L’ancien président de la République, comme de très nombreux députés, a eu plusieurs sièges, mais c’est celui-ci qui a été retenu, car c’est le dernier que Jacques Chirac a occupé avant de rejoindre l’Élysée. Aussi, le siège 99 est bien placé, "il est à côté d’un micro et au cœur des travées de la droite parlementaire" :
Jacques Chirac jouait un rôle important à l’Assemblée nationale en étant le leader de l’opposition de droite jusqu'à sa victoire à la présidentielle de 1995 Bruno Fuligni, le 21 septembre 2020
La plaque de Jacques Chirac, qui "honore l’ancien député mais aussi l’ancien président de la République", est la vingtième mise en place depuis 1994. Quinze d’entre elles l’auront été après juin 2012. "Je ne crois pas qu’il y ait une volonté d’en mettre en permanence, précise Bruno Fuligni, Il y en a surtout eu beaucoup entre 2012 et 2017 (dix, ndlr)."

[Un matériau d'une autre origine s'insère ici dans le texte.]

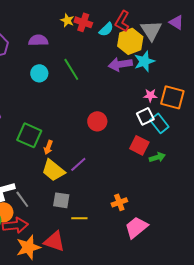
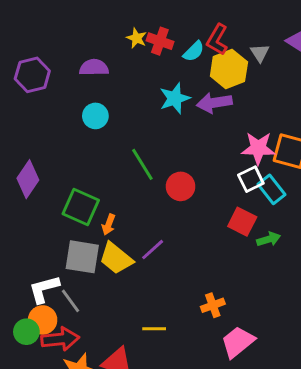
gray triangle: (151, 30) -> (260, 53), size x0.6
cyan star: (144, 61) -> (175, 98), moved
green line: (71, 69) -> (142, 164), moved
pink star: (150, 95) -> (258, 148), size x1.6
gray square: (61, 200) -> (82, 257), moved, size x1.4

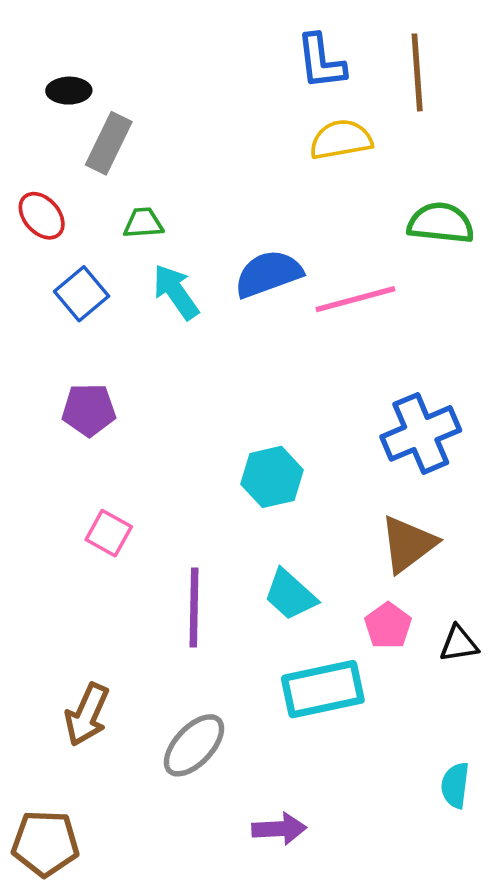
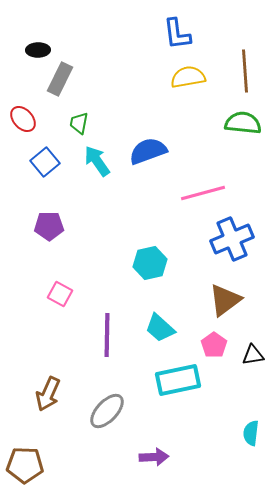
brown line: (417, 72) -> (245, 71), moved
green trapezoid: (143, 223) -> (79, 123), turned -75
pink line: (355, 299) -> (203, 193), moved

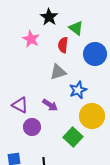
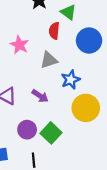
pink star: (31, 39) -> (19, 45), moved
purple circle: (32, 127) -> (27, 130), moved
green square: (73, 137) -> (51, 133), moved

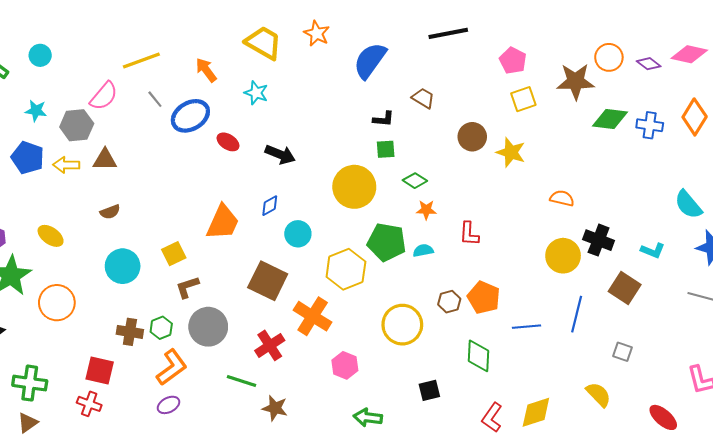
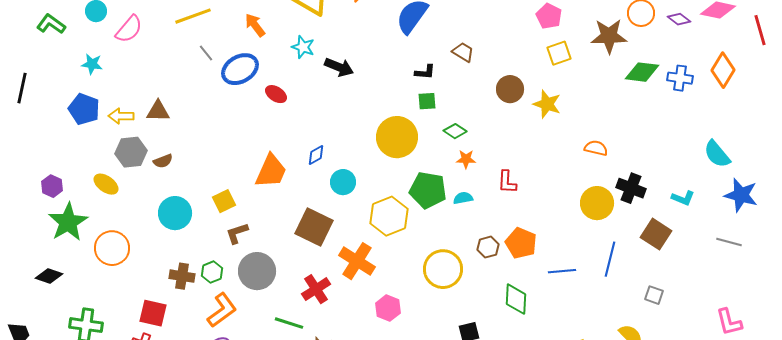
pink semicircle: (104, 96) -> (129, 29), moved
gray hexagon: (77, 125) -> (131, 152), moved
black arrow: (280, 154) -> (339, 67), moved

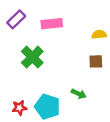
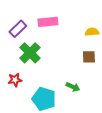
purple rectangle: (16, 19) -> (18, 29), moved
red star: (19, 108) -> (15, 80), moved

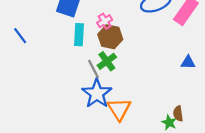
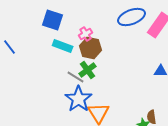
cyan rectangle: (79, 35) -> (63, 46), turned -72
gray line: (93, 69) -> (76, 77), turned -30

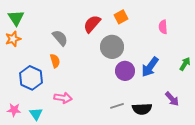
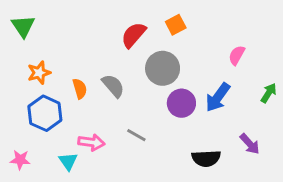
pink semicircle: (163, 27) -> (237, 55), moved, turned 32
gray semicircle: (60, 38) -> (113, 86), moved
orange star: (13, 39) -> (39, 73), moved
gray line: (117, 106) -> (136, 135), moved, turned 48
cyan triangle: (36, 114) -> (68, 161), moved

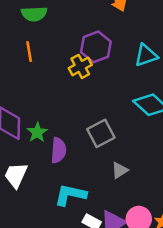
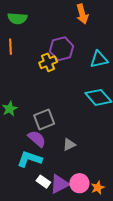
gray square: (101, 133) -> (44, 119), moved
purple semicircle: (58, 150) -> (37, 139), moved, turned -60

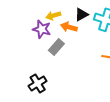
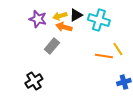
yellow arrow: (53, 16) -> (60, 16), moved
purple star: (42, 29) -> (38, 19), moved

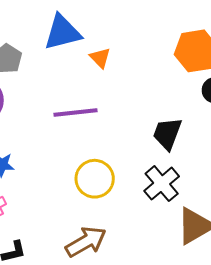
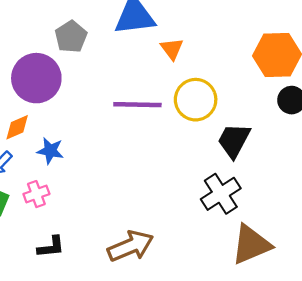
yellow circle: (95, 179) -> (196, 100), moved

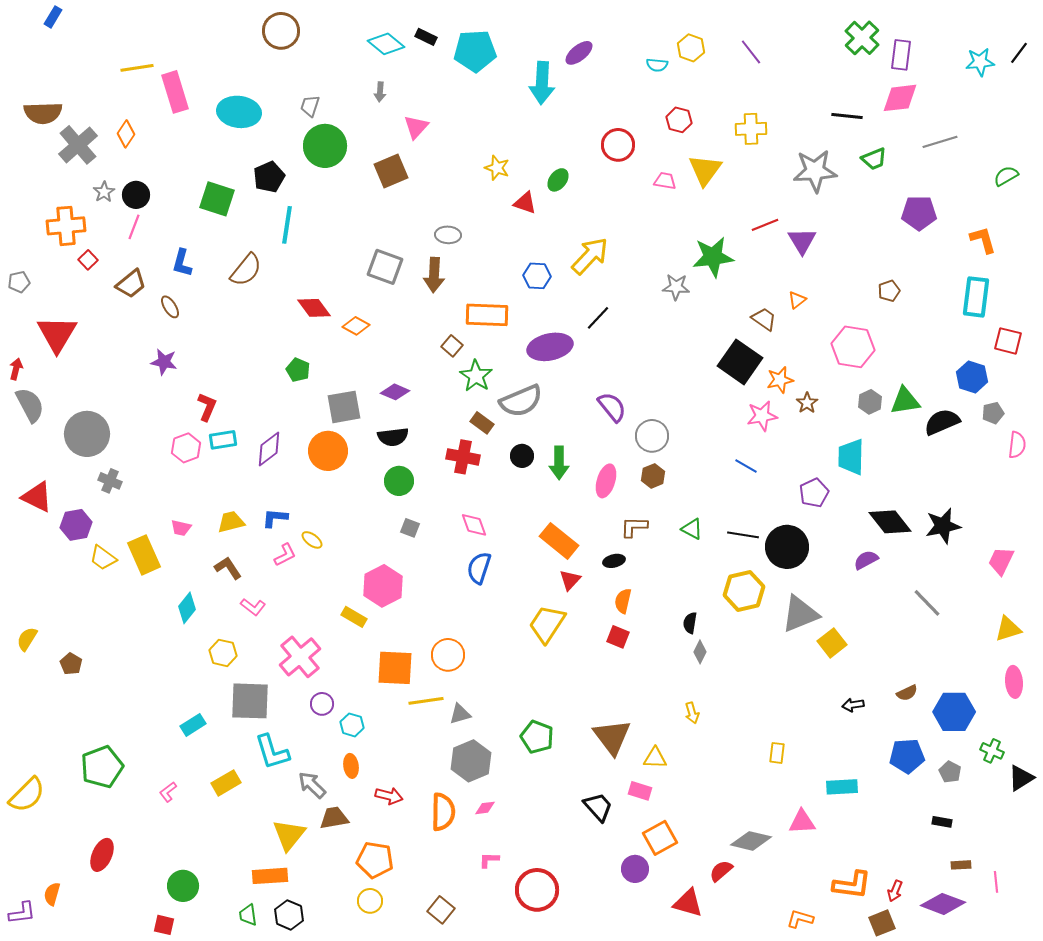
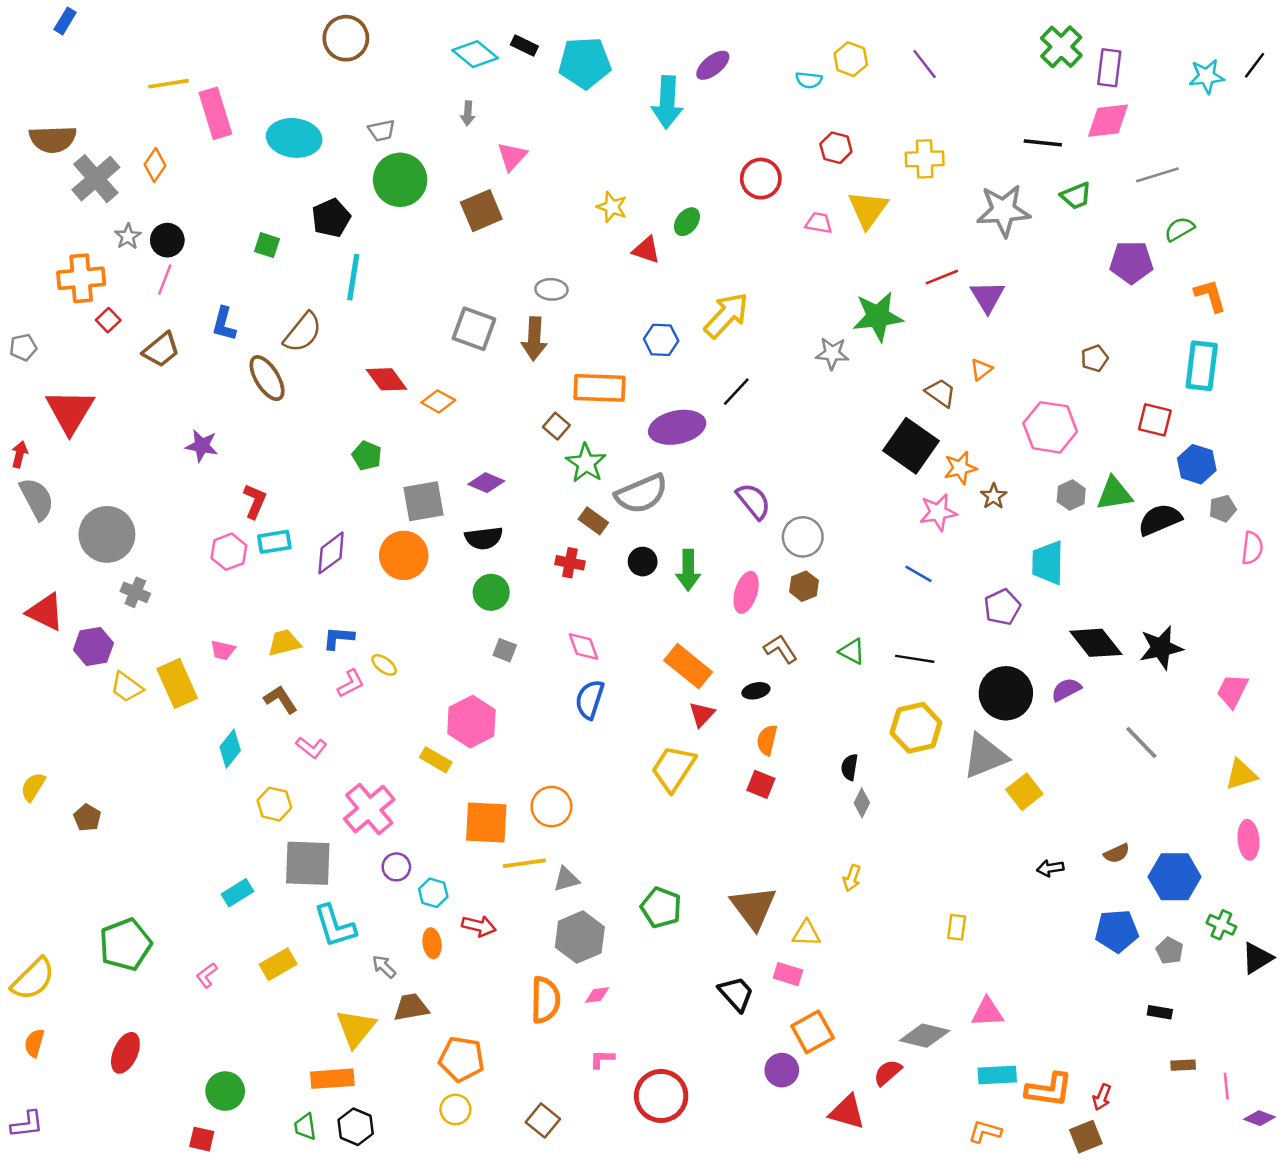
gray trapezoid: (310, 106) -> (382, 131), turned -120
green semicircle: (1006, 176) -> (1180, 229), moved
green square: (217, 199) -> (267, 245), size x0.6
brown ellipse: (170, 307) -> (267, 378), moved, size x1.6
red square: (1008, 341) -> (1155, 420), moved
red cross: (463, 457) -> (570, 563), size x0.7
brown L-shape: (634, 527) -> (781, 649), turned 56
black circle: (787, 547) -> (1006, 693), moved
yellow arrow: (692, 713) -> (852, 878), turned 35
gray arrow: (312, 785) -> (384, 967), size x0.7
cyan rectangle: (842, 787) -> (997, 1075), moved
red arrow: (389, 796) -> (479, 926), moved
orange semicircle: (52, 894) -> (34, 1043), moved
purple diamond: (943, 904) -> (1260, 1118), moved, size x0.6

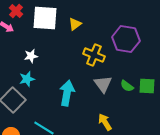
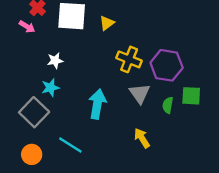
purple hexagon: (126, 39) -> (167, 65), moved
green semicircle: (127, 86) -> (168, 105), moved, turned 64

Lors de la cérémonie, Claude Chirac, mais aussi de nombreuses personnalités qui ont marqué la vie politique française en général et celle de la droite en particulier, comme l’ancien Premier ministre Alain Juppé ou l’ancien président de l’Assemblée nationale Jean-Louis Debré, étaient présentes, ainsi que plusieurs ex-collaborateurs de Jacques Chirac.